Спокойствие и счастье в умеренности – как это было далеко от мечтаний о бурной жизни за родную страну, от надежд на «событие»! Правда, в эту минуту Орлов ошибался: как человеку, спасшемуся из кораблекрушения, ему казалось, что на свете нет ничего желаннее тихой пристани и семейного очага. Но он не догадывался, как скудно окажется это счастье в умеренности и как будет он томиться до конца. Лучше бы ему было не спастись так удачно!

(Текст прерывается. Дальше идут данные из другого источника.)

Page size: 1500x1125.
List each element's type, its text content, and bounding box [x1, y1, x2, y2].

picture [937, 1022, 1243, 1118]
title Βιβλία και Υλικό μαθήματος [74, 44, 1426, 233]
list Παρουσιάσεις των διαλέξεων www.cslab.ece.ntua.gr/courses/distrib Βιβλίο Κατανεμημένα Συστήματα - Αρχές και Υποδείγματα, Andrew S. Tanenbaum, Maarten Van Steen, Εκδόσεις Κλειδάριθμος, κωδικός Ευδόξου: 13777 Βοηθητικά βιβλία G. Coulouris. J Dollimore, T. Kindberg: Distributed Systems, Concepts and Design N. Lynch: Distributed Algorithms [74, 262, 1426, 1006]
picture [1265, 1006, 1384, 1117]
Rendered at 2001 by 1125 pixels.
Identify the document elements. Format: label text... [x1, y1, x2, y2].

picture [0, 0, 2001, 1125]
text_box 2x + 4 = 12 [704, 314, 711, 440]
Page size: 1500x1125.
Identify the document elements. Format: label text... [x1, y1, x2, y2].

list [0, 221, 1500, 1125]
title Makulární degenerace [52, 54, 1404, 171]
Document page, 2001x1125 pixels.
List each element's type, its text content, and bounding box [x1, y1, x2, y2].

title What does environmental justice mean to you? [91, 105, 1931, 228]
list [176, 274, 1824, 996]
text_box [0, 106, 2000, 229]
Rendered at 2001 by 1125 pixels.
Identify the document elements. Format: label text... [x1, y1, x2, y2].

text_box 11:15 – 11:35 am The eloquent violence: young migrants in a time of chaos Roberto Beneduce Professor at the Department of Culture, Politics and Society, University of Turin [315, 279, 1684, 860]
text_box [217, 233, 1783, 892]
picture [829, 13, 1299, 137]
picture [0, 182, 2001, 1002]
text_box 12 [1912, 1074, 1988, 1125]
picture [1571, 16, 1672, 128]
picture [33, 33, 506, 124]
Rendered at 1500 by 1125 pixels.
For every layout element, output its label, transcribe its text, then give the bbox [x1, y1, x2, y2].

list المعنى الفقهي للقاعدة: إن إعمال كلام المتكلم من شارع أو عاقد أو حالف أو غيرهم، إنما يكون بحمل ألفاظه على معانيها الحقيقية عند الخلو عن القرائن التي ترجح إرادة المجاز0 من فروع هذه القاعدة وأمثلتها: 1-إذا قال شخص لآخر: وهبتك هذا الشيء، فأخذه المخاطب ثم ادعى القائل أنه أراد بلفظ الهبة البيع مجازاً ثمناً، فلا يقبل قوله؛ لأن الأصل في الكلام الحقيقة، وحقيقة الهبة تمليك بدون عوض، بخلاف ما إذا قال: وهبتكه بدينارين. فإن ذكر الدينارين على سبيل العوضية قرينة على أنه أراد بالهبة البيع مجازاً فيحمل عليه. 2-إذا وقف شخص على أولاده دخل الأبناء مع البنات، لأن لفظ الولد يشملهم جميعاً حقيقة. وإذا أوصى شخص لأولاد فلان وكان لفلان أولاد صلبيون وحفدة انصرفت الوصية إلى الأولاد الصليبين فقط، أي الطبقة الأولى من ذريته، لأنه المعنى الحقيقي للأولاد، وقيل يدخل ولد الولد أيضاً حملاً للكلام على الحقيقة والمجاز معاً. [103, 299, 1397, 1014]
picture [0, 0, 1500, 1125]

Ближайшие годы он жил в своей калужской деревне, занимаясь хозяйством, заводом и политической экономией. В 1831 году он сделал попытку выйти опять на сцену: он обратился к Николаю с просьбой позволить ему вступить в военную службу рядовым. Николай велел сообщить ему, что ему разрешается жить в Москве и чтобы прислал своего сына для воспитания в Пажеском корпусе. На это Орлов отвечал, что с благодарностью принимает разрешение жить в Москве, сына же своего хочет воспитать сам[68].
И вот он переехал в Москву, где купил и великолепно отделал себе большой дом на Пречистенке{23}. Здесь он и прожил до смерти, все время под тайным надзором; лишь незадолго до смерти, в 1841 г., ему был дозволен и въезд в Петербург. Он занял видное место среди московского общества, войдя в круг тех передовых людей, которые собирались в салонах Свербеевой, Елагиной или у него самого. Всех ближе он был с Чаадаевым; их связывали долголетняя дружба и общность положения. Орлов пользовался большим уважением молодежи, как либерал и западник. У него бывал молодой Герцен, и Пушкин, наезжая в Москву, знакомился у него с литературной молодежью из «Московского Наблюдателя»{24}.
Герцен художественно изобразил Орлова в последний период его жизни[69]. Герцен познакомился с ним в начале 30-х годов. «Тогда он был еще красавец: «чело, как череп голый», античная голова, оживленные черты и высокий рост придавали ему истинно что-то мощное. Именно с такою наружностью можно увлекать людей. Возвращенный из ссылки, но не прощенный, он был в очень затруднительном положении в Москве. Снедаемый самолюбием и жаждой деятельности, он был похож на льва, сидящего в клетке и не смевшего даже рычать. Faute de mieu[70]он окружил себя небольшим кругом знакомых и проповедывал там свои теории; главное лицо по талантам и странностям занимал в этом кругу Чаадаев. Подавленное честолюбие, глубокая уверенность, что он мог бы действовать с блеском на высших правительственных местах и воспоминание прошедшего, желание сохранить его как нечто святое, ставило Орлова в беспрерывное колебание. «Стереть прошедшее» и явиться кающейся Магдалиной, говорил один голос; «не сходить с величественного пьедестала, который дан ему прошедшим интересом, и оставаться окруженным ореолом оппозиционности», говорил другой голос. От этого Орлов делал беспрерывные ошибки, вовсе без нужды и без пользы громогласно иной раз унижался и приобретал один стыд. Ибо те, перед которыми он это делал, не доверяли ему, а те, которые были свидетелями, теряли уважение… И в самом деле, неприятно было видеть на московских гуляньях и балах Михаила Федоровича в то время, как все его товарищи ныли и уничтожались на каторге. Орлов не умел носить траур, который ему повелевала благопристойность высшая».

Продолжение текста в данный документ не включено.